The LRRP mandated that contractors can only use EPA-approved test kits and took effect last September.
“It’s July 2011, and there is still not an EPA-approved test kit,” says a press release issued by Rehberg’s office.
Rehberg’s proposed amendment requests that no funding go toward the enforcement or implementation of the lead rule until the EPA certifies a lead testing kit that meets the false positive and false negative criteria that they themselves laid out.
Industry associations, including the Window and Door Manufacturers Association, National Association of the Remodeling Industry, and the National Lumber and Building Material Dealers Association, banded together earlier this week and sent a letter to the U.S. House Committee on Appropriations pledging their support for Rehberg’s amendment.

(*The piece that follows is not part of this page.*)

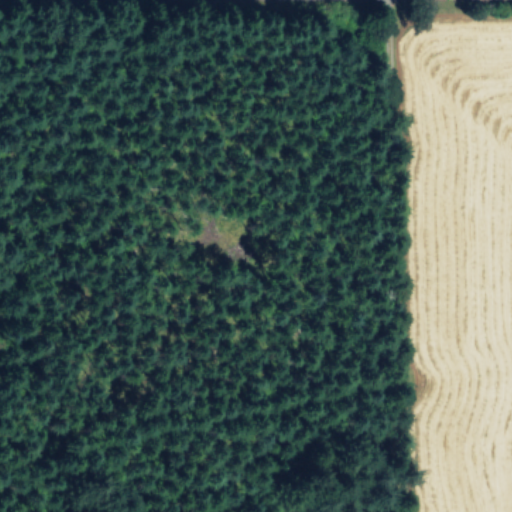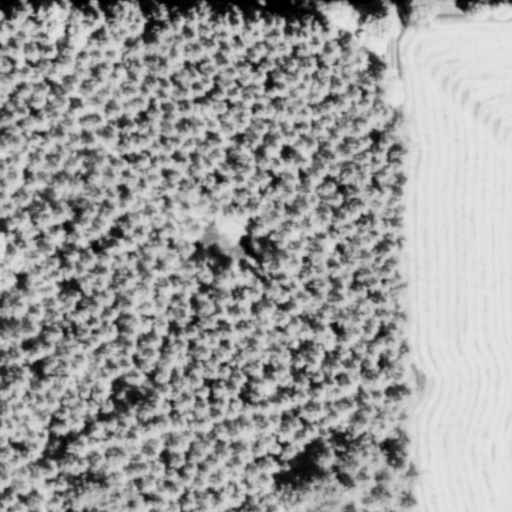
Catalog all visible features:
crop: (431, 239)
road: (386, 256)
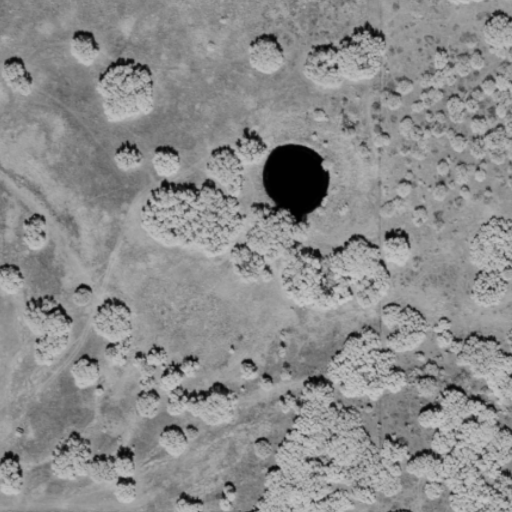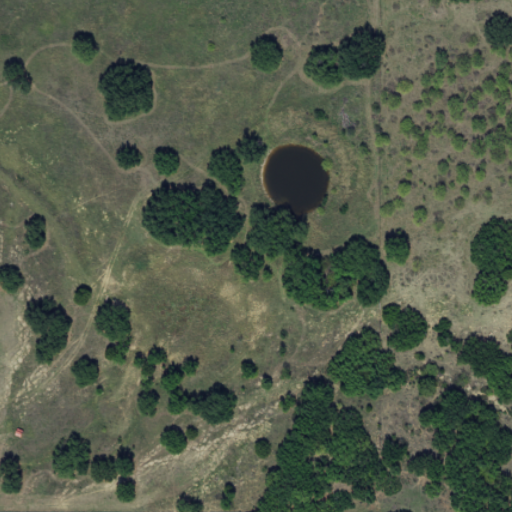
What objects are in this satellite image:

“The regulation requires EPA to have a commercially-available lead testing kit that meets specific criteria for both false-positive and false negative rates by September 1, 2010,” write the groups. “EPA’s entire economic analysis for the RRP, and its impact on small businesses, is dependent upon the availability of this test kit because the original kit (Phase I) provided false-positive rates that greatly exceeded the regulation’s requirements. To date, no new accurate test kit exists and, consequently, contractors are forced to use older kits that, by virtue of their inaccuracy, are forcing compliance with lead-safe work practices on homes that otherwise would have tested negative. This means higher costs for consumers that likely do not have lead-based paint in their homes that would require compliance with the lead rule.”
In fact, the WDMA worked very closely with Rehberg’s office on the amendment, and WDMA president Mike O’Brien says the association will continue to work with the House and Senate to gain full support for the bill when it comes time for a vote.
“We remain determined to require a Congressional review of the mishandling of this rule,” says Richard Walker, AAMA’s president and CEO. “The inability of the EPA to properly monitor compliance with the LRRP final rule and ‘opt-out’ amendment is now jeopardizing the very segment of the U.S. population deemed most ‘at risk’ by EPA’s own assessment, in addition to impeding a recovery of construction jobs and energy-efficient home retrofitting across the country.
Indeed, more work is yet to be done and the WDMA will continue to work toward passage of the amendment on behalf of the fenestration industry.
“WDMA worked closely with our coaltion partners here in Washington to secure passage of the Rehberg Amendment,” says O’Brien. “We will now need to seek passage in the full House and Senate. If EPA is going to enforce the lead rule on the regulated community, we expect EPA to adhere to the rule as well. WDMA is continuing to pursue modification of the rule through the courts and will seek additional legislative vehicles to stop the agressive expansion of the rule that EPA is seeking.”